Provided material —
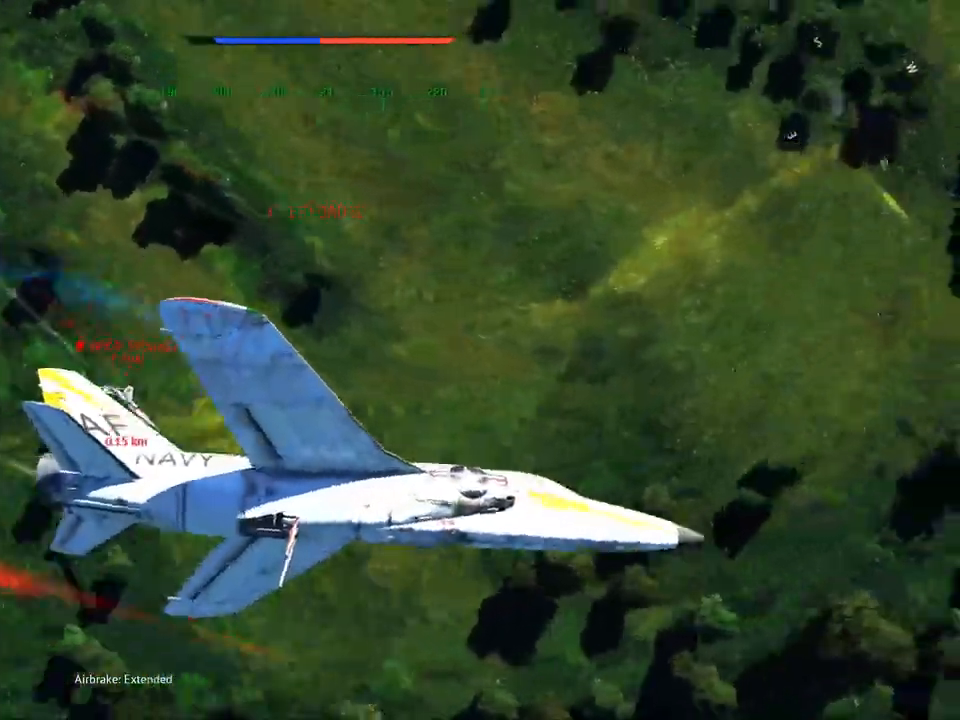
{"keys": ["d", "e", "v"], "mouse": [], "mouse_move": "up", "events": [[67, "d", "up"], [217, "d", "down"], [484, "e", "down"]]}
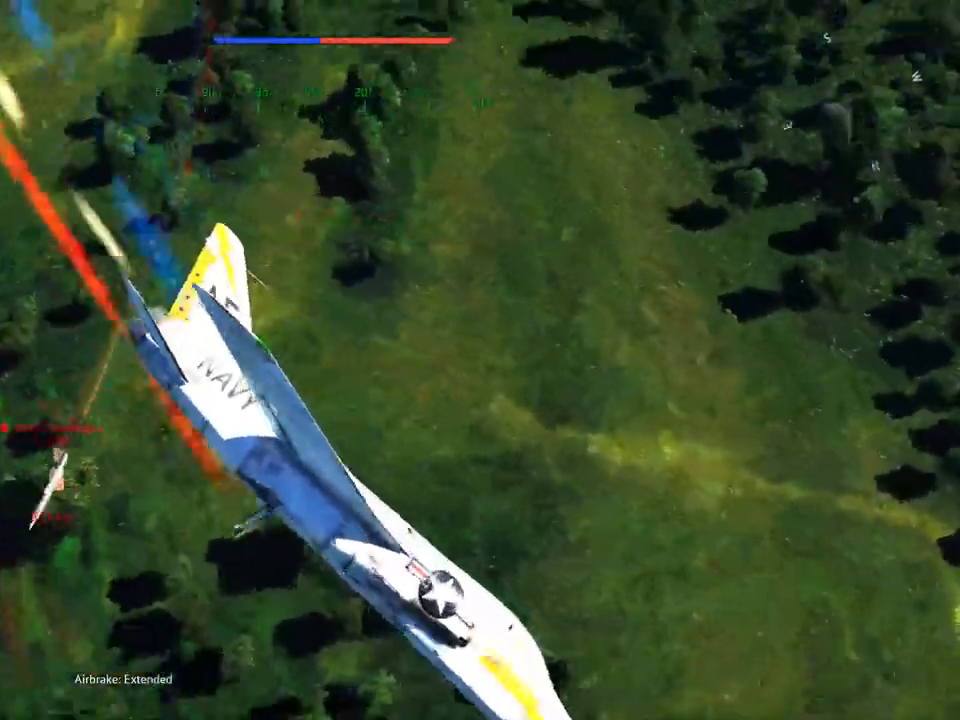
{"keys": ["d", "e", "v"], "mouse": [], "mouse_move": "still", "events": []}
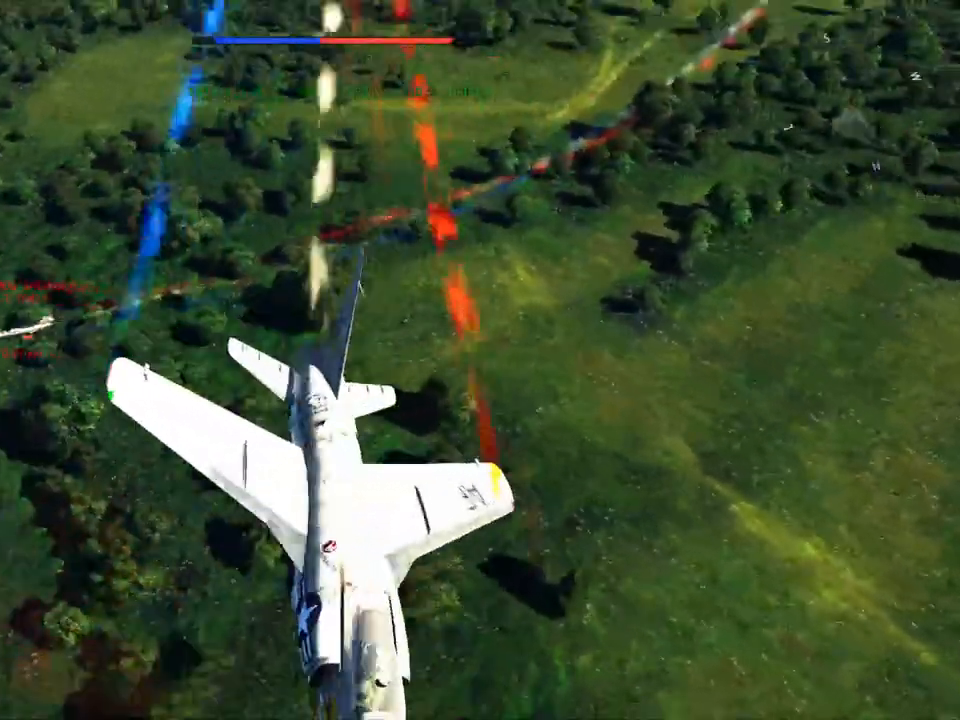
{"keys": ["v"], "mouse": [], "mouse_move": "still", "events": [[66, "e", "up"], [217, "d", "up"]]}
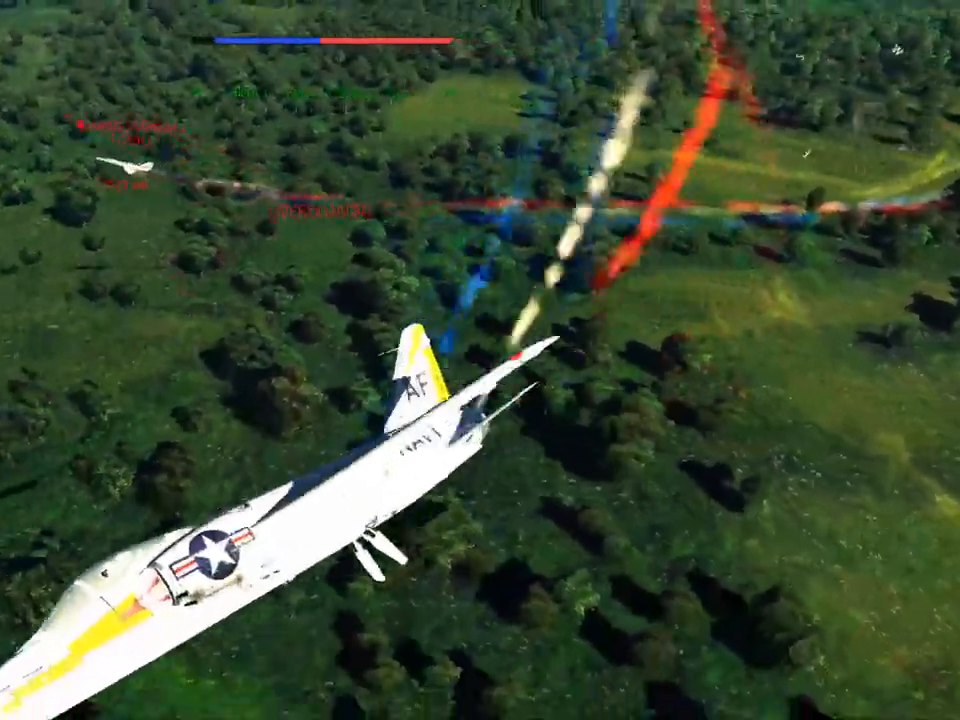
{"keys": ["v"], "mouse": [], "mouse_move": "still", "events": [[34, "a", "down"], [267, "a", "up"]]}
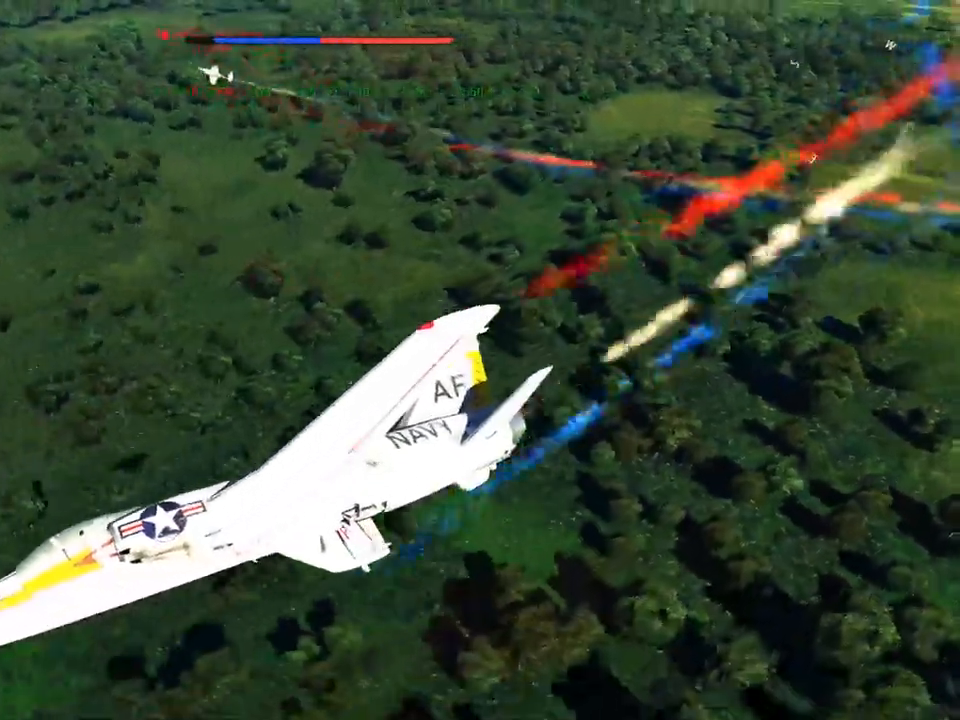
{"keys": ["v"], "mouse": [], "mouse_move": "still", "events": [[100, "f", "down"], [233, "f", "up"]]}
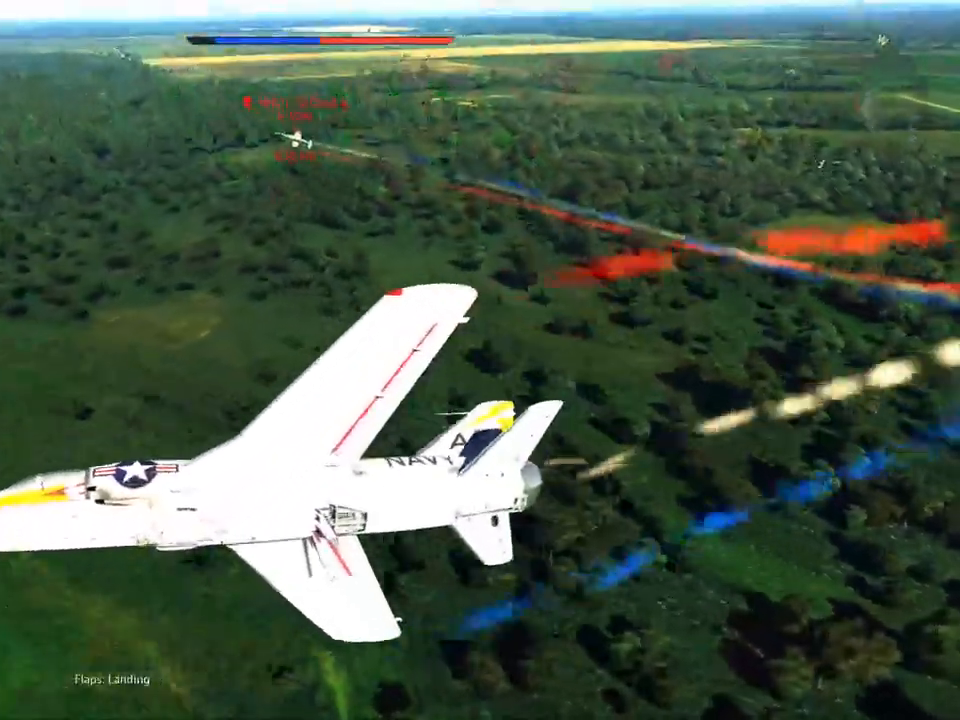
{"keys": ["v"], "mouse": [], "mouse_move": "right", "events": [[200, "f", "down"], [301, "f", "up"]]}
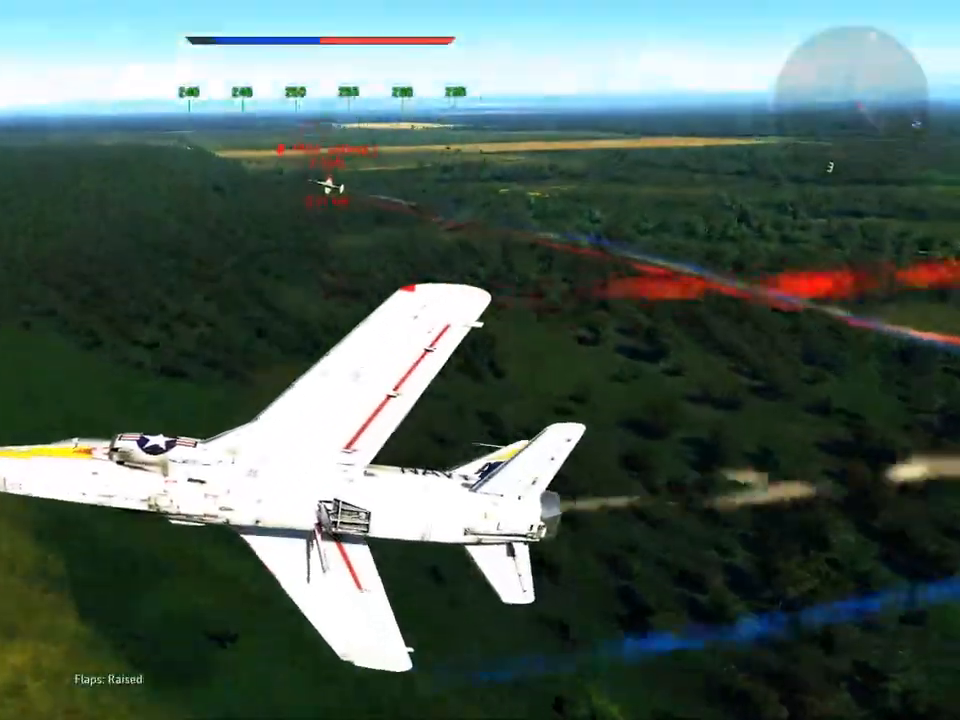
{"keys": ["v", "w"], "mouse": [], "mouse_move": "up", "events": [[33, "d", "down"], [267, "d", "up"], [317, "w", "down"]]}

Work instructions — Where a line of the records includes "still", copy it.

Result of the exercise —
{"keys": ["d", "e", "v"], "mouse": [], "mouse_move": "still", "events": []}
{"keys": ["v"], "mouse": [], "mouse_move": "still", "events": [[66, "e", "up"], [217, "d", "up"]]}
{"keys": ["v"], "mouse": [], "mouse_move": "still", "events": [[34, "a", "down"], [267, "a", "up"]]}
{"keys": ["v"], "mouse": [], "mouse_move": "still", "events": [[100, "f", "down"], [233, "f", "up"]]}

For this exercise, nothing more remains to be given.